After a long sigh, she said, “It would be extremely helpful to have a list of the boys who were treated for Giardia. Failing that, a list of the general population that summer would do.”
“I don’t know if we have either, to be quite honest with you.”
“Do you have any record of who it was that made the determination of a potential Giardia problem?”
“I would assume it was someone from a public health agency. But I really don’t know.”
“And what township is the camp located in? Maybe someone involved in the local government would remember.”
“The town of Burning Road. But if you don’t get anywhere with them, you might try the county.”
What little faith she might have had in local government was completely shattered by the time Janie finished dealing with officials from the town of Burning Road and the county in which it was seated. They would not give her anything until she filed a request using Freedom of Information Act forms.
“I want employment records showing who was working in the health department at the time, not the psychosexual history of the mayor,” she said to the clerk in charge; later, she considered in a moment of regret that it might have been an unnecessarily aggressive thing to say.
But what can you do when confronted with morons, psychopaths, and mental defectives? she thought with some bitterness. And when she spoke with Kristina Warger later that night to report on the results of
her first task in their joint quest, Janie felt compelled to say, “You know, some of what I did today is stuff that doesn’t really require me, specifically. Why is it that I need to do these things, and not you, or someone else from your group?”
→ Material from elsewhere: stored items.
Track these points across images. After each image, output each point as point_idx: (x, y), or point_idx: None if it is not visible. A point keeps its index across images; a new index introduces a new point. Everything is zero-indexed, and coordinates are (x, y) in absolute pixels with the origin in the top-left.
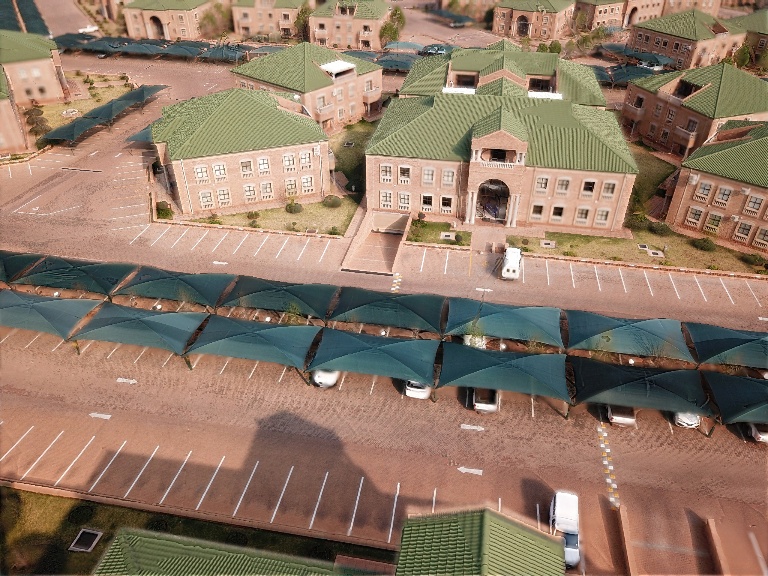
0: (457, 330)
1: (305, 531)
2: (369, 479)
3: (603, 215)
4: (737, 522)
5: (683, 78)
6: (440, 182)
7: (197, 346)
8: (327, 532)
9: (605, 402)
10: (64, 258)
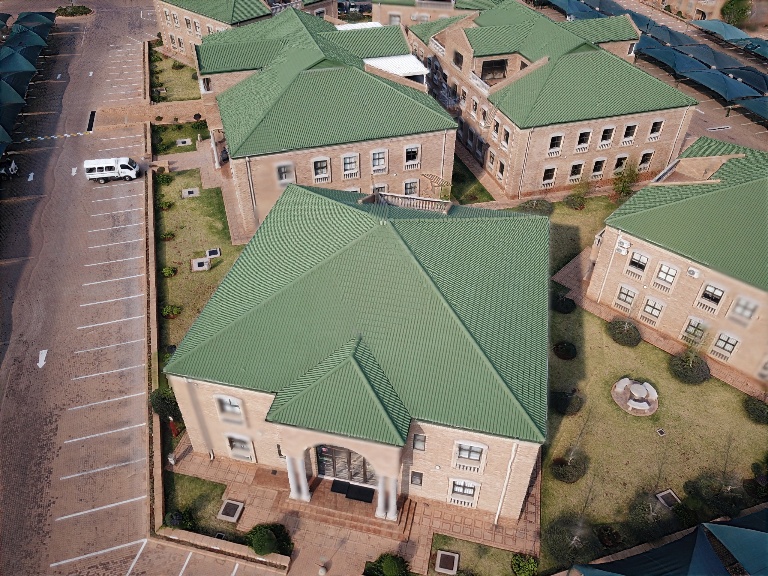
0: None
1: None
2: None
3: None
4: None
5: (730, 160)
6: None
7: None
8: None
9: None
10: (49, 27)
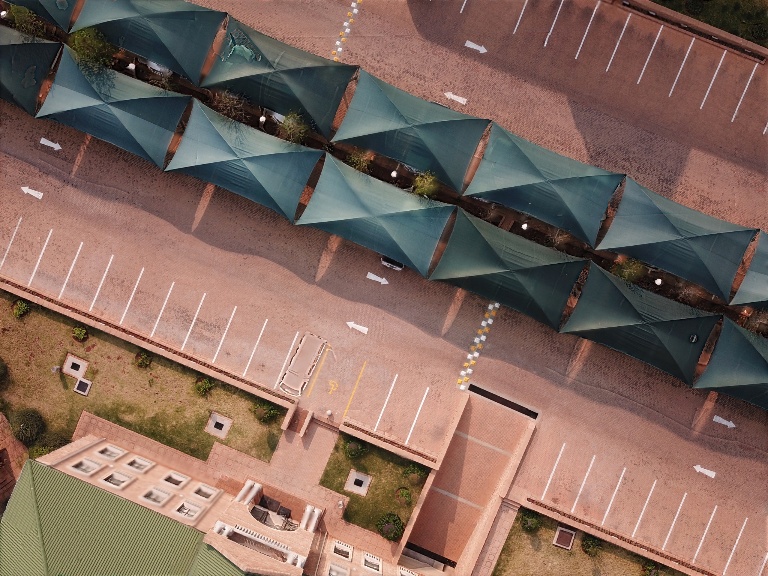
0: (440, 205)
1: (639, 1)
2: (571, 56)
3: (107, 455)
4: None
5: None
6: (351, 575)
7: (745, 238)
8: (617, 7)
9: (328, 60)
10: None
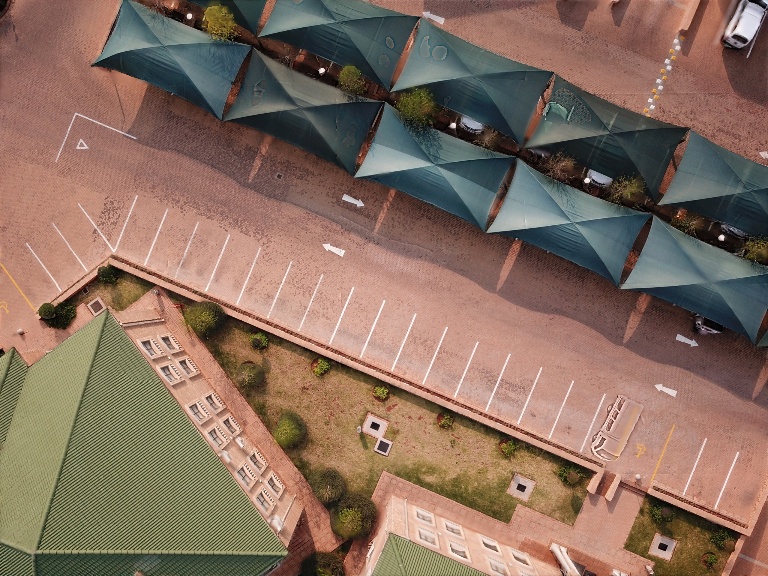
0: None
1: None
2: None
3: (422, 519)
4: (584, 4)
5: None
6: None
7: None
8: None
9: (660, 122)
10: None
“Because right now we don’t have anyone but me available. We’re not exactly a big group. And you have more credibility than I do. You’re more mature, probably a lot more adept at social things. And I remind all these people of their own children,” she said. “They won’t talk to me the same way they’ll talk to you.”
“I’m talking to you.”
“But you’re smart enough and curious enough to look beyond my youth. Most people aren’t.”
Indeed, Kristina’s youth was part of what Janie found fascinating about her. Somewhat bemused, she said, “Which aren’t they? Smart, or curious?”
“Oh, lots of people are smart. But curious … it’s a quality you don’t see enough of. People don’t seem to ask questions anymore.”
Anymore? Janie wanted to ask, sarcastically, if the youthful Kristina had come to this astute conclusion through a prolonged period of observation, if it was a tidbit of wisdom gathered over the span of her life. But she reserved the question for another occasion, when she might have a better handle on the girl’s unusual quirks.
For the moment, she simply agreed. “I think that’s a result of people getting unsavory answers for the last few years. There are lots of things we all just don’t want to know. So why ask? It’s completely understandable.”
“And completely tragic. But there’s another reason why we need you. Some of us have rather high profiles. Don’t misunderstand me—you’re not exactly unknown. But it would be very difficult for some of my colleagues to look into these things without raising a few eyebrows.”
Colleagues? Janie wondered when young girls had started to have “colleagues.” “I guess this wasn’t what I expected when I signed on. I mean, I actually did take care of some loose ends in my life, but if this is what this project is going to be about, I don’t think I’m going to face much in the way of danger.”